We now provide some intuitions on impact of \(\beta\) in (7) on (11). When setting a low value for \(\beta\) (e.g., \(\beta=0.1\)), we assume that our LRB hypothesis holds even for actions and scales that lie far from our current actions \(\mathbf{U}_g(t)\) and scale \(r^*(t)\). Consequently, surface \(q(r,t)\) allows for a more unrestricted evolution of \(r^*(t)\), which could potentially lead to undesired system behaviours such as slower performance or, in the case of extremely low values of \(\beta\), to larger final error.

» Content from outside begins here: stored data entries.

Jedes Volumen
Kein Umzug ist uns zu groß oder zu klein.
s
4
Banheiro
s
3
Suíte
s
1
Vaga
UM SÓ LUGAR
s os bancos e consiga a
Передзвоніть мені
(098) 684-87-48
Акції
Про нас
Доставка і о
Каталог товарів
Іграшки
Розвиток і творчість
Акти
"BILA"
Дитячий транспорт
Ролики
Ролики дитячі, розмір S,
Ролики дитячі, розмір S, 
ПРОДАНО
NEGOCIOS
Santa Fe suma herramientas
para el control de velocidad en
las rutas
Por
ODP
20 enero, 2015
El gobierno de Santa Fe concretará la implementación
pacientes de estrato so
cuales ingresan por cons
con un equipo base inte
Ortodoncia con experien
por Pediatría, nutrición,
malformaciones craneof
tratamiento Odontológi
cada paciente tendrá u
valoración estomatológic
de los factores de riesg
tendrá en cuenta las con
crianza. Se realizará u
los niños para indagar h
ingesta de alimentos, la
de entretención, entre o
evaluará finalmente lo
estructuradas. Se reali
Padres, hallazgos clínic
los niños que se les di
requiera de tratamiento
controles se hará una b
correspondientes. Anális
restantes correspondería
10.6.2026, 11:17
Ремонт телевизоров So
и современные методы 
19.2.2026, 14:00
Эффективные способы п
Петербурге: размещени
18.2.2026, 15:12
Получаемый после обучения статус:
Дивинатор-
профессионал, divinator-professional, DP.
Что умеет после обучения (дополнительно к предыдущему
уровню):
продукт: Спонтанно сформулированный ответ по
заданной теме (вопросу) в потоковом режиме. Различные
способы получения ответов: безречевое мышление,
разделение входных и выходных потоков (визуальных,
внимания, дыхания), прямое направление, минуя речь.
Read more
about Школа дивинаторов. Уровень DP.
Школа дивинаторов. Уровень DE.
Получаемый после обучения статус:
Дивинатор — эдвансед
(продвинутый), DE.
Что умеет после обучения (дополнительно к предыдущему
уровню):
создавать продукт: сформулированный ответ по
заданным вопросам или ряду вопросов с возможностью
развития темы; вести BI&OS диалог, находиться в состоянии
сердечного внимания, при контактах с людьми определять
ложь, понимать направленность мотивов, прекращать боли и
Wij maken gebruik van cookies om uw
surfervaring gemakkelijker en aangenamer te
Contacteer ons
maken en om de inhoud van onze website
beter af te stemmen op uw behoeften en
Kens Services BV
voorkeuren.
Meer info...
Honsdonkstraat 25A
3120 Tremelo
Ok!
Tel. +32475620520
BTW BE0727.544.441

On the other hand, a high \(\beta\) (e.g., \(\beta=1\times10^4\)) leads to a conservative \(q(r,t)\) surface that disregards estimates that lie far from the current actions and locally optimal scale. This conservative approach generates resistance to large changes in \(r^*(t)\), confining its movement to regions where the LRB hypothesis has been validated through measurements across iterations. Very large \(\beta\) values will not compromise the system's effectiveness, but they will lead to slower convergence as \(r^*(t)\) evolves more conservatively.